* WHAT IS EXPECTED
Your answer must consist of exactly the lines below, starting with the line with "Odměny pojišťoven, due: Jul 3 -> Jul 2" and going on through the line with "Zpřístupnění aplikace pro", and nothing else.

* TASK INPUT
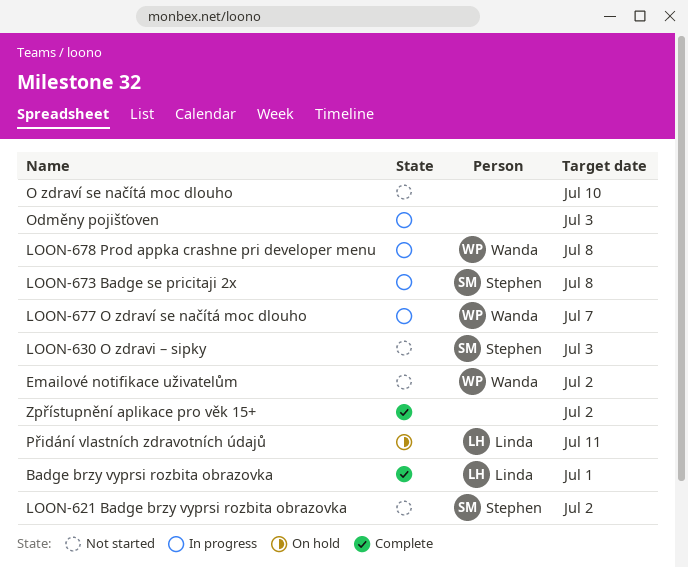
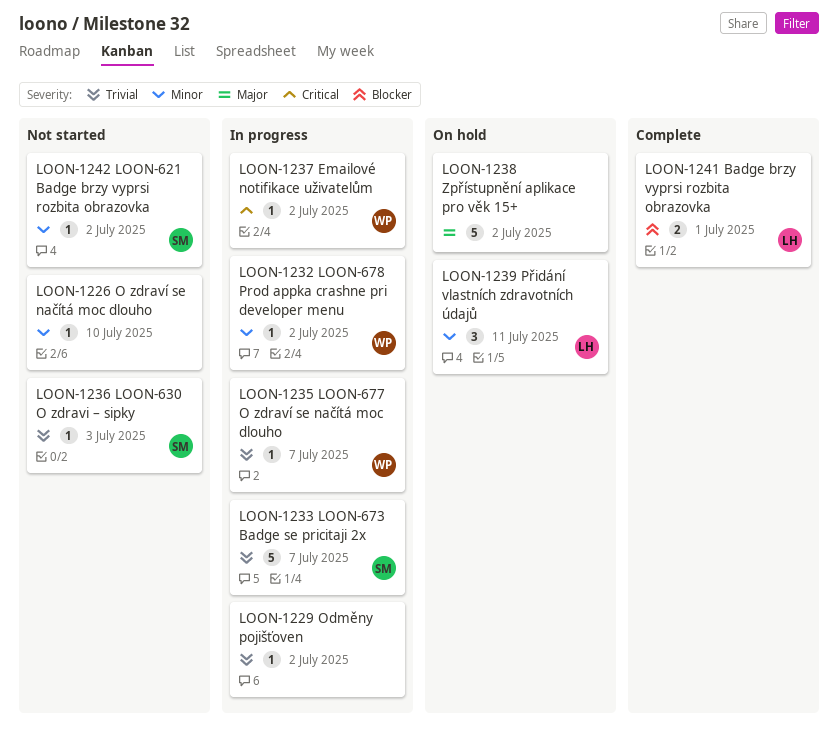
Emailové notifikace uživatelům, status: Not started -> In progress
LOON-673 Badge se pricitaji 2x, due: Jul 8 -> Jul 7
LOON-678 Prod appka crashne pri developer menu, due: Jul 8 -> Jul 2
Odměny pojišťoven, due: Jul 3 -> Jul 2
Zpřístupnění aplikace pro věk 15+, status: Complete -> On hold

==

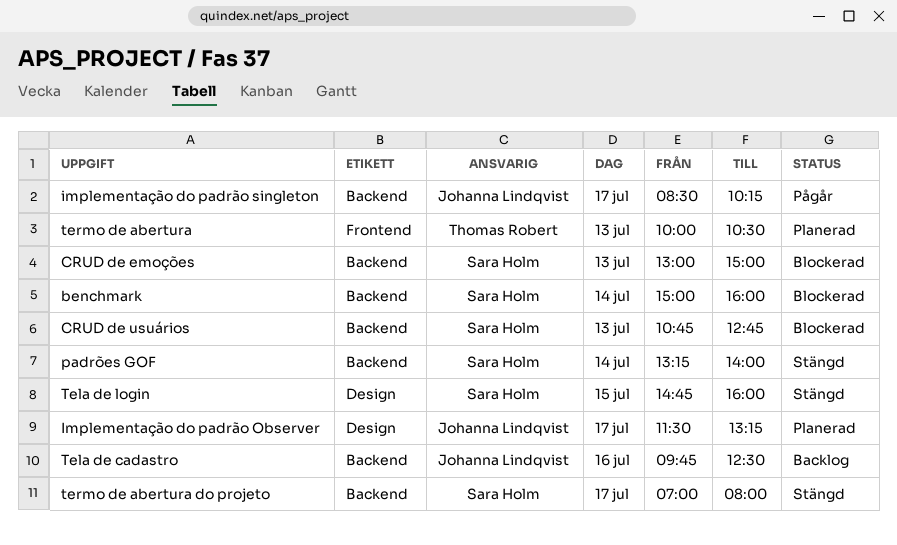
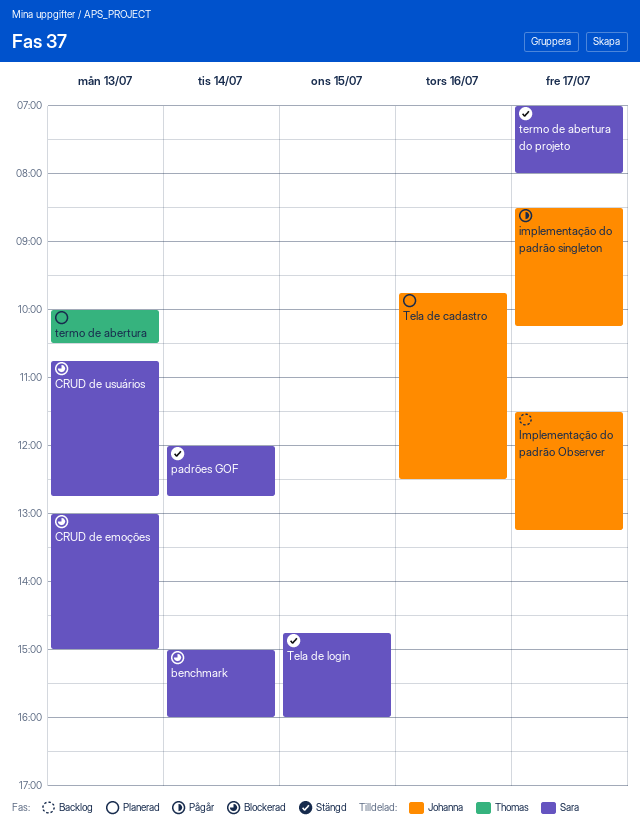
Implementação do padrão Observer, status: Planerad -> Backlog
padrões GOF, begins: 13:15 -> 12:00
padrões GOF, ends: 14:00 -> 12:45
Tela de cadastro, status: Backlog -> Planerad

* SOLUTION TO THE PROBLEM
Odměny pojišťoven, due: Jul 3 -> Jul 2
Zpřístupnění aplikace pro věk 15+, status: Complete -> On hold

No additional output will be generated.